## EXTRACT PROVIDED
______

“It wasn’t her year,” Ehrlich said, according to Variety. “She was kind of off cycle. Hopefully we’ll see her next year.”
The pop star, 28, was up for awards for best country song (Little Big Town‘s “Better Man”) and song written for visual media (“I Don’t Wanna Live Forever” with Zayn Malik), though neither was declared winner on Sunday.
When asked specifically about the lack of female winners, Ehrlich demurred, saying, “It’s not for me to talk about. I produce the TV show.”
Grammys president Neil Portnow had a clearer opinion about the lack of female winners, though it wasn’t a popular one.
“It has to begin with women who have the creativity in their hearts and souls, who want to be musicians, who want to be engineers, producers, and want to be part of the industry on the executive level,” he said.
“ to step up because I think they would be welcome. I don’t have personal experience of those kinds of brick walls that you face but I think it’s upon us — us as an industry — to make the welcome mat very obvious, breeding opportunities for all people who want to be creative and paying it forward and creating that next generation of artists,” Portnow added.

______

Dataset entries:
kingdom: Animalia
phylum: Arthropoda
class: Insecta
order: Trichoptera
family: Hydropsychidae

______

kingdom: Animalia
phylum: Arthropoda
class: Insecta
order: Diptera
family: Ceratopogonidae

______

## THINGS TO DO
1) In the passage about the Grammys, which two award categories was the 28-year-old pop star up for?
2) Write the next part of the passage about the Grammys and the lack of female winners, starting after its final sentence.

## RESPONSES BY TASK
1) Best country song and song written for visual media.

2)
“Neil Portnow you are tone-deaf AF,” one Twitter user said in reaction to the comment. “Ladies, I say step DOWN and don’t show up next year. See how the show runs without us.”
Neil Portnow you are tone-deaf AF.
Ladies, I say step DOWN and don’t show up next year. See how the show runs without us. https://t.co/MCx7BjKsgO
— Kat Corbett (@KatCorbett) January 29, 2018
With all that said, I think .@RecordingAcad should be ashamed of Neil Portnow and his blatantly sexist comments. If we truly want time to be up on all this misogyny and assault, time has to be up on ignorance and the views that let it thrive.
— Jon (@LiberatedByGaga) January 29, 2018
Once again, #EdSheeran wins over much stronger female contenders, so instead of #kesha‘s song about overcoming sexual abuse, we reward another song by a man about a woman’s body. #GRAMMYs #metoo #timesup #grammyssomale
— Anya Silver (@AnyaSilverPoet) January 29, 2018
Maybe next year the Grammys should look to add a new category for Most Tone-Deaf Spoken-Word Statement from the Male Head of an Increasingly Irrelevant Awards Ceremony. https://t.co/Bg1DPWkyN8
— Aléx Young (@AlexYoung) January 29, 2018
To donate to the Time’s Up Legal Defense Fund, which will provide subsidized legal support to women and men in all industries who have experienced sexual harassment, assault, or abuse in the workplace, visit its GoFundMe page. Learn more about Time’s Up, an organization of women in entertainment combating sexual harassment and inequality, on its website.
Though women, such as Kesha and SZA, took center stage with incredible performances, both female artists were shut out of their categories. Most prominently, Ed Sheeran’s best pop solo performance Grammy had many in Madison Square Garden and elsewhere outraged as he was the only man nominated in the category with Kelly Clarkson, Kesha, Lady Gaga and Pink.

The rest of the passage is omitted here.